Though the cargo cults were rebelling in part against a Christian missionary structure, their inspiration echoed the forces from millennia earlier that drove the very birth of that religion, pioneered by one who also rejected the authority of the political establishment to dictate a person’s relationship with God. The Smithsonian article concludes by exploring this parallel.
As we look down into John Frum’s fiery Tanna home, I remind him that not only does he not have an outboard motor from America, but that all the devotees’ other prayers have been, so far, in vain. “John promised you much cargo more than 60 years ago, and none has come,” I point out. “So why do you keep faith with him? Why do you still believe in him?”
Chief Isaac shoots me an amused look. “You Christians have been waiting 2,000 years for Jesus to return to earth,” he says, “and you haven’t given up hope.”
Esoteric doctrine holds that the astral plane is a realm of myths, symbols and images, one that is not subject to time. In the words of the Roman writer Sallustius, “things that never happened but always are.”
Being timeless, there are no forces of erosion and corrosion that happen on the astral plane. The march of time does not take its toll, as it does on physical bodies. An unfulfilled promise can persist for 60 years, or 2,000, if there is sufficient motivation to keep its hope alive. There’s a coherence to it, a Schelling point, which is hard to dislodge. When change comes, it comes apocalyptically, in the original Greek sense of the word, “an unveiling.” In the process of a myth being fulfilled, paradoxically, the myth itself must die - because its lack of fulfillment is a constitutive component of the myth itself. The art of sustaining, sidelining, supplanting, fulfilling or replacing a myth has been the practice and secret of priests and statesmen through the ages.

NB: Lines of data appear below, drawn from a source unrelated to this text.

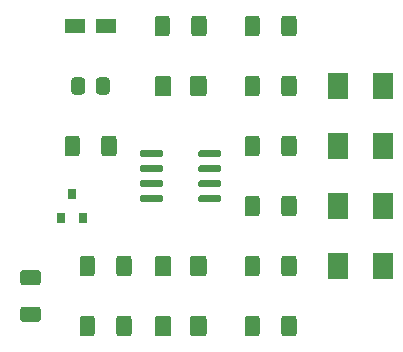
<source format=gtp>
G04 #@! TF.GenerationSoftware,KiCad,Pcbnew,(5.1.10)-1*
G04 #@! TF.CreationDate,2022-10-05T22:38:21+02:00*
G04 #@! TF.ProjectId,new_rs422_module_kicad,6e65775f-7273-4343-9232-5f6d6f64756c,rev?*
G04 #@! TF.SameCoordinates,Original*
G04 #@! TF.FileFunction,Paste,Top*
G04 #@! TF.FilePolarity,Positive*
%FSLAX46Y46*%
G04 Gerber Fmt 4.6, Leading zero omitted, Abs format (unit mm)*
G04 Created by KiCad (PCBNEW (5.1.10)-1) date 2022-10-05 22:38:21*
%MOMM*%
%LPD*%
G01*
G04 APERTURE LIST*
%ADD10R,1.714500X2.184400*%
%ADD11R,1.800000X1.230000*%
%ADD12R,0.800000X0.900000*%
G04 APERTURE END LIST*
D10*
X62556750Y-38265000D03*
X58683250Y-38265000D03*
X62556750Y-43345000D03*
X58683250Y-43345000D03*
X62556750Y-48425000D03*
X58683250Y-48425000D03*
X62556750Y-53505000D03*
X58683250Y-53505000D03*
D11*
X39070000Y-33185000D03*
X36450000Y-33185000D03*
G36*
G01*
X46880000Y-44130000D02*
X46880000Y-43830000D01*
G75*
G02*
X47030000Y-43680000I150000J0D01*
G01*
X48680000Y-43680000D01*
G75*
G02*
X48830000Y-43830000I0J-150000D01*
G01*
X48830000Y-44130000D01*
G75*
G02*
X48680000Y-44280000I-150000J0D01*
G01*
X47030000Y-44280000D01*
G75*
G02*
X46880000Y-44130000I0J150000D01*
G01*
G37*
G36*
G01*
X46880000Y-45400000D02*
X46880000Y-45100000D01*
G75*
G02*
X47030000Y-44950000I150000J0D01*
G01*
X48680000Y-44950000D01*
G75*
G02*
X48830000Y-45100000I0J-150000D01*
G01*
X48830000Y-45400000D01*
G75*
G02*
X48680000Y-45550000I-150000J0D01*
G01*
X47030000Y-45550000D01*
G75*
G02*
X46880000Y-45400000I0J150000D01*
G01*
G37*
G36*
G01*
X46880000Y-46670000D02*
X46880000Y-46370000D01*
G75*
G02*
X47030000Y-46220000I150000J0D01*
G01*
X48680000Y-46220000D01*
G75*
G02*
X48830000Y-46370000I0J-150000D01*
G01*
X48830000Y-46670000D01*
G75*
G02*
X48680000Y-46820000I-150000J0D01*
G01*
X47030000Y-46820000D01*
G75*
G02*
X46880000Y-46670000I0J150000D01*
G01*
G37*
G36*
G01*
X46880000Y-47940000D02*
X46880000Y-47640000D01*
G75*
G02*
X47030000Y-47490000I150000J0D01*
G01*
X48680000Y-47490000D01*
G75*
G02*
X48830000Y-47640000I0J-150000D01*
G01*
X48830000Y-47940000D01*
G75*
G02*
X48680000Y-48090000I-150000J0D01*
G01*
X47030000Y-48090000D01*
G75*
G02*
X46880000Y-47940000I0J150000D01*
G01*
G37*
G36*
G01*
X41930000Y-47940000D02*
X41930000Y-47640000D01*
G75*
G02*
X42080000Y-47490000I150000J0D01*
G01*
X43730000Y-47490000D01*
G75*
G02*
X43880000Y-47640000I0J-150000D01*
G01*
X43880000Y-47940000D01*
G75*
G02*
X43730000Y-48090000I-150000J0D01*
G01*
X42080000Y-48090000D01*
G75*
G02*
X41930000Y-47940000I0J150000D01*
G01*
G37*
G36*
G01*
X41930000Y-46670000D02*
X41930000Y-46370000D01*
G75*
G02*
X42080000Y-46220000I150000J0D01*
G01*
X43730000Y-46220000D01*
G75*
G02*
X43880000Y-46370000I0J-150000D01*
G01*
X43880000Y-46670000D01*
G75*
G02*
X43730000Y-46820000I-150000J0D01*
G01*
X42080000Y-46820000D01*
G75*
G02*
X41930000Y-46670000I0J150000D01*
G01*
G37*
G36*
G01*
X41930000Y-45400000D02*
X41930000Y-45100000D01*
G75*
G02*
X42080000Y-44950000I150000J0D01*
G01*
X43730000Y-44950000D01*
G75*
G02*
X43880000Y-45100000I0J-150000D01*
G01*
X43880000Y-45400000D01*
G75*
G02*
X43730000Y-45550000I-150000J0D01*
G01*
X42080000Y-45550000D01*
G75*
G02*
X41930000Y-45400000I0J150000D01*
G01*
G37*
G36*
G01*
X41930000Y-44130000D02*
X41930000Y-43830000D01*
G75*
G02*
X42080000Y-43680000I150000J0D01*
G01*
X43730000Y-43680000D01*
G75*
G02*
X43880000Y-43830000I0J-150000D01*
G01*
X43880000Y-44130000D01*
G75*
G02*
X43730000Y-44280000I-150000J0D01*
G01*
X42080000Y-44280000D01*
G75*
G02*
X41930000Y-44130000I0J150000D01*
G01*
G37*
G36*
G01*
X38130000Y-57960000D02*
X38130000Y-59210000D01*
G75*
G02*
X37880000Y-59460000I-250000J0D01*
G01*
X37080000Y-59460000D01*
G75*
G02*
X36830000Y-59210000I0J250000D01*
G01*
X36830000Y-57960000D01*
G75*
G02*
X37080000Y-57710000I250000J0D01*
G01*
X37880000Y-57710000D01*
G75*
G02*
X38130000Y-57960000I0J-250000D01*
G01*
G37*
G36*
G01*
X41230000Y-57960000D02*
X41230000Y-59210000D01*
G75*
G02*
X40980000Y-59460000I-250000J0D01*
G01*
X40180000Y-59460000D01*
G75*
G02*
X39930000Y-59210000I0J250000D01*
G01*
X39930000Y-57960000D01*
G75*
G02*
X40180000Y-57710000I250000J0D01*
G01*
X40980000Y-57710000D01*
G75*
G02*
X41230000Y-57960000I0J-250000D01*
G01*
G37*
G36*
G01*
X44480000Y-32560000D02*
X44480000Y-33810000D01*
G75*
G02*
X44230000Y-34060000I-250000J0D01*
G01*
X43430000Y-34060000D01*
G75*
G02*
X43180000Y-33810000I0J250000D01*
G01*
X43180000Y-32560000D01*
G75*
G02*
X43430000Y-32310000I250000J0D01*
G01*
X44230000Y-32310000D01*
G75*
G02*
X44480000Y-32560000I0J-250000D01*
G01*
G37*
G36*
G01*
X47580000Y-32560000D02*
X47580000Y-33810000D01*
G75*
G02*
X47330000Y-34060000I-250000J0D01*
G01*
X46530000Y-34060000D01*
G75*
G02*
X46280000Y-33810000I0J250000D01*
G01*
X46280000Y-32560000D01*
G75*
G02*
X46530000Y-32310000I250000J0D01*
G01*
X47330000Y-32310000D01*
G75*
G02*
X47580000Y-32560000I0J-250000D01*
G01*
G37*
G36*
G01*
X38130000Y-52880000D02*
X38130000Y-54130000D01*
G75*
G02*
X37880000Y-54380000I-250000J0D01*
G01*
X37080000Y-54380000D01*
G75*
G02*
X36830000Y-54130000I0J250000D01*
G01*
X36830000Y-52880000D01*
G75*
G02*
X37080000Y-52630000I250000J0D01*
G01*
X37880000Y-52630000D01*
G75*
G02*
X38130000Y-52880000I0J-250000D01*
G01*
G37*
G36*
G01*
X41230000Y-52880000D02*
X41230000Y-54130000D01*
G75*
G02*
X40980000Y-54380000I-250000J0D01*
G01*
X40180000Y-54380000D01*
G75*
G02*
X39930000Y-54130000I0J250000D01*
G01*
X39930000Y-52880000D01*
G75*
G02*
X40180000Y-52630000I250000J0D01*
G01*
X40980000Y-52630000D01*
G75*
G02*
X41230000Y-52880000I0J-250000D01*
G01*
G37*
G36*
G01*
X53900000Y-59210000D02*
X53900000Y-57960000D01*
G75*
G02*
X54150000Y-57710000I250000J0D01*
G01*
X54950000Y-57710000D01*
G75*
G02*
X55200000Y-57960000I0J-250000D01*
G01*
X55200000Y-59210000D01*
G75*
G02*
X54950000Y-59460000I-250000J0D01*
G01*
X54150000Y-59460000D01*
G75*
G02*
X53900000Y-59210000I0J250000D01*
G01*
G37*
G36*
G01*
X50800000Y-59210000D02*
X50800000Y-57960000D01*
G75*
G02*
X51050000Y-57710000I250000J0D01*
G01*
X51850000Y-57710000D01*
G75*
G02*
X52100000Y-57960000I0J-250000D01*
G01*
X52100000Y-59210000D01*
G75*
G02*
X51850000Y-59460000I-250000J0D01*
G01*
X51050000Y-59460000D01*
G75*
G02*
X50800000Y-59210000I0J250000D01*
G01*
G37*
G36*
G01*
X53900000Y-33810000D02*
X53900000Y-32560000D01*
G75*
G02*
X54150000Y-32310000I250000J0D01*
G01*
X54950000Y-32310000D01*
G75*
G02*
X55200000Y-32560000I0J-250000D01*
G01*
X55200000Y-33810000D01*
G75*
G02*
X54950000Y-34060000I-250000J0D01*
G01*
X54150000Y-34060000D01*
G75*
G02*
X53900000Y-33810000I0J250000D01*
G01*
G37*
G36*
G01*
X50800000Y-33810000D02*
X50800000Y-32560000D01*
G75*
G02*
X51050000Y-32310000I250000J0D01*
G01*
X51850000Y-32310000D01*
G75*
G02*
X52100000Y-32560000I0J-250000D01*
G01*
X52100000Y-33810000D01*
G75*
G02*
X51850000Y-34060000I-250000J0D01*
G01*
X51050000Y-34060000D01*
G75*
G02*
X50800000Y-33810000I0J250000D01*
G01*
G37*
G36*
G01*
X52100000Y-47800000D02*
X52100000Y-49050000D01*
G75*
G02*
X51850000Y-49300000I-250000J0D01*
G01*
X51050000Y-49300000D01*
G75*
G02*
X50800000Y-49050000I0J250000D01*
G01*
X50800000Y-47800000D01*
G75*
G02*
X51050000Y-47550000I250000J0D01*
G01*
X51850000Y-47550000D01*
G75*
G02*
X52100000Y-47800000I0J-250000D01*
G01*
G37*
G36*
G01*
X55200000Y-47800000D02*
X55200000Y-49050000D01*
G75*
G02*
X54950000Y-49300000I-250000J0D01*
G01*
X54150000Y-49300000D01*
G75*
G02*
X53900000Y-49050000I0J250000D01*
G01*
X53900000Y-47800000D01*
G75*
G02*
X54150000Y-47550000I250000J0D01*
G01*
X54950000Y-47550000D01*
G75*
G02*
X55200000Y-47800000I0J-250000D01*
G01*
G37*
G36*
G01*
X52100000Y-42720000D02*
X52100000Y-43970000D01*
G75*
G02*
X51850000Y-44220000I-250000J0D01*
G01*
X51050000Y-44220000D01*
G75*
G02*
X50800000Y-43970000I0J250000D01*
G01*
X50800000Y-42720000D01*
G75*
G02*
X51050000Y-42470000I250000J0D01*
G01*
X51850000Y-42470000D01*
G75*
G02*
X52100000Y-42720000I0J-250000D01*
G01*
G37*
G36*
G01*
X55200000Y-42720000D02*
X55200000Y-43970000D01*
G75*
G02*
X54950000Y-44220000I-250000J0D01*
G01*
X54150000Y-44220000D01*
G75*
G02*
X53900000Y-43970000I0J250000D01*
G01*
X53900000Y-42720000D01*
G75*
G02*
X54150000Y-42470000I250000J0D01*
G01*
X54950000Y-42470000D01*
G75*
G02*
X55200000Y-42720000I0J-250000D01*
G01*
G37*
G36*
G01*
X52100000Y-37640000D02*
X52100000Y-38890000D01*
G75*
G02*
X51850000Y-39140000I-250000J0D01*
G01*
X51050000Y-39140000D01*
G75*
G02*
X50800000Y-38890000I0J250000D01*
G01*
X50800000Y-37640000D01*
G75*
G02*
X51050000Y-37390000I250000J0D01*
G01*
X51850000Y-37390000D01*
G75*
G02*
X52100000Y-37640000I0J-250000D01*
G01*
G37*
G36*
G01*
X55200000Y-37640000D02*
X55200000Y-38890000D01*
G75*
G02*
X54950000Y-39140000I-250000J0D01*
G01*
X54150000Y-39140000D01*
G75*
G02*
X53900000Y-38890000I0J250000D01*
G01*
X53900000Y-37640000D01*
G75*
G02*
X54150000Y-37390000I250000J0D01*
G01*
X54950000Y-37390000D01*
G75*
G02*
X55200000Y-37640000I0J-250000D01*
G01*
G37*
G36*
G01*
X52100000Y-52880000D02*
X52100000Y-54130000D01*
G75*
G02*
X51850000Y-54380000I-250000J0D01*
G01*
X51050000Y-54380000D01*
G75*
G02*
X50800000Y-54130000I0J250000D01*
G01*
X50800000Y-52880000D01*
G75*
G02*
X51050000Y-52630000I250000J0D01*
G01*
X51850000Y-52630000D01*
G75*
G02*
X52100000Y-52880000I0J-250000D01*
G01*
G37*
G36*
G01*
X55200000Y-52880000D02*
X55200000Y-54130000D01*
G75*
G02*
X54950000Y-54380000I-250000J0D01*
G01*
X54150000Y-54380000D01*
G75*
G02*
X53900000Y-54130000I0J250000D01*
G01*
X53900000Y-52880000D01*
G75*
G02*
X54150000Y-52630000I250000J0D01*
G01*
X54950000Y-52630000D01*
G75*
G02*
X55200000Y-52880000I0J-250000D01*
G01*
G37*
G36*
G01*
X32055000Y-56945000D02*
X33305000Y-56945000D01*
G75*
G02*
X33555000Y-57195000I0J-250000D01*
G01*
X33555000Y-57995000D01*
G75*
G02*
X33305000Y-58245000I-250000J0D01*
G01*
X32055000Y-58245000D01*
G75*
G02*
X31805000Y-57995000I0J250000D01*
G01*
X31805000Y-57195000D01*
G75*
G02*
X32055000Y-56945000I250000J0D01*
G01*
G37*
G36*
G01*
X32055000Y-53845000D02*
X33305000Y-53845000D01*
G75*
G02*
X33555000Y-54095000I0J-250000D01*
G01*
X33555000Y-54895000D01*
G75*
G02*
X33305000Y-55145000I-250000J0D01*
G01*
X32055000Y-55145000D01*
G75*
G02*
X31805000Y-54895000I0J250000D01*
G01*
X31805000Y-54095000D01*
G75*
G02*
X32055000Y-53845000I250000J0D01*
G01*
G37*
G36*
G01*
X38660000Y-43970000D02*
X38660000Y-42720000D01*
G75*
G02*
X38910000Y-42470000I250000J0D01*
G01*
X39710000Y-42470000D01*
G75*
G02*
X39960000Y-42720000I0J-250000D01*
G01*
X39960000Y-43970000D01*
G75*
G02*
X39710000Y-44220000I-250000J0D01*
G01*
X38910000Y-44220000D01*
G75*
G02*
X38660000Y-43970000I0J250000D01*
G01*
G37*
G36*
G01*
X35560000Y-43970000D02*
X35560000Y-42720000D01*
G75*
G02*
X35810000Y-42470000I250000J0D01*
G01*
X36610000Y-42470000D01*
G75*
G02*
X36860000Y-42720000I0J-250000D01*
G01*
X36860000Y-43970000D01*
G75*
G02*
X36610000Y-44220000I-250000J0D01*
G01*
X35810000Y-44220000D01*
G75*
G02*
X35560000Y-43970000I0J250000D01*
G01*
G37*
D12*
X36210000Y-47425000D03*
X37160000Y-49425000D03*
X35260000Y-49425000D03*
G36*
G01*
X46155000Y-54130000D02*
X46155000Y-52880000D01*
G75*
G02*
X46405000Y-52630000I250000J0D01*
G01*
X47330000Y-52630000D01*
G75*
G02*
X47580000Y-52880000I0J-250000D01*
G01*
X47580000Y-54130000D01*
G75*
G02*
X47330000Y-54380000I-250000J0D01*
G01*
X46405000Y-54380000D01*
G75*
G02*
X46155000Y-54130000I0J250000D01*
G01*
G37*
G36*
G01*
X43180000Y-54130000D02*
X43180000Y-52880000D01*
G75*
G02*
X43430000Y-52630000I250000J0D01*
G01*
X44355000Y-52630000D01*
G75*
G02*
X44605000Y-52880000I0J-250000D01*
G01*
X44605000Y-54130000D01*
G75*
G02*
X44355000Y-54380000I-250000J0D01*
G01*
X43430000Y-54380000D01*
G75*
G02*
X43180000Y-54130000I0J250000D01*
G01*
G37*
G36*
G01*
X46155000Y-59210000D02*
X46155000Y-57960000D01*
G75*
G02*
X46405000Y-57710000I250000J0D01*
G01*
X47330000Y-57710000D01*
G75*
G02*
X47580000Y-57960000I0J-250000D01*
G01*
X47580000Y-59210000D01*
G75*
G02*
X47330000Y-59460000I-250000J0D01*
G01*
X46405000Y-59460000D01*
G75*
G02*
X46155000Y-59210000I0J250000D01*
G01*
G37*
G36*
G01*
X43180000Y-59210000D02*
X43180000Y-57960000D01*
G75*
G02*
X43430000Y-57710000I250000J0D01*
G01*
X44355000Y-57710000D01*
G75*
G02*
X44605000Y-57960000I0J-250000D01*
G01*
X44605000Y-59210000D01*
G75*
G02*
X44355000Y-59460000I-250000J0D01*
G01*
X43430000Y-59460000D01*
G75*
G02*
X43180000Y-59210000I0J250000D01*
G01*
G37*
G36*
G01*
X44605000Y-37640000D02*
X44605000Y-38890000D01*
G75*
G02*
X44355000Y-39140000I-250000J0D01*
G01*
X43430000Y-39140000D01*
G75*
G02*
X43180000Y-38890000I0J250000D01*
G01*
X43180000Y-37640000D01*
G75*
G02*
X43430000Y-37390000I250000J0D01*
G01*
X44355000Y-37390000D01*
G75*
G02*
X44605000Y-37640000I0J-250000D01*
G01*
G37*
G36*
G01*
X47580000Y-37640000D02*
X47580000Y-38890000D01*
G75*
G02*
X47330000Y-39140000I-250000J0D01*
G01*
X46405000Y-39140000D01*
G75*
G02*
X46155000Y-38890000I0J250000D01*
G01*
X46155000Y-37640000D01*
G75*
G02*
X46405000Y-37390000I250000J0D01*
G01*
X47330000Y-37390000D01*
G75*
G02*
X47580000Y-37640000I0J-250000D01*
G01*
G37*
G36*
G01*
X38210000Y-38740000D02*
X38210000Y-37790000D01*
G75*
G02*
X38460000Y-37540000I250000J0D01*
G01*
X39135000Y-37540000D01*
G75*
G02*
X39385000Y-37790000I0J-250000D01*
G01*
X39385000Y-38740000D01*
G75*
G02*
X39135000Y-38990000I-250000J0D01*
G01*
X38460000Y-38990000D01*
G75*
G02*
X38210000Y-38740000I0J250000D01*
G01*
G37*
G36*
G01*
X36135000Y-38740000D02*
X36135000Y-37790000D01*
G75*
G02*
X36385000Y-37540000I250000J0D01*
G01*
X37060000Y-37540000D01*
G75*
G02*
X37310000Y-37790000I0J-250000D01*
G01*
X37310000Y-38740000D01*
G75*
G02*
X37060000Y-38990000I-250000J0D01*
G01*
X36385000Y-38990000D01*
G75*
G02*
X36135000Y-38740000I0J250000D01*
G01*
G37*
M02*

</source>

Indeed, Dr. Feynman was engaged in this art in his commencement speech. A sermon designed to evoke the spirit of scientific progress in the hearts of all who heard it, an ideal which can never be fully fulfilled or perfected but which can always be sought. True to the dynamics of the astral plane, as it was in 1974, so it is today. The ideal societies envisioned by Dr. Feynman, by Christians, by the followers of John Frum remain ever on the horizon. And yet, the lives their adherents live continually and day by day shape the world we live in. “You will know them by their fruits.”


Wow, I never thought about how belief systems, whether scientific or spiritual, can both stem from the same human longing for meaning and order. What do you think drives that need most? Hope, fear, curiosity? All of these? Great read!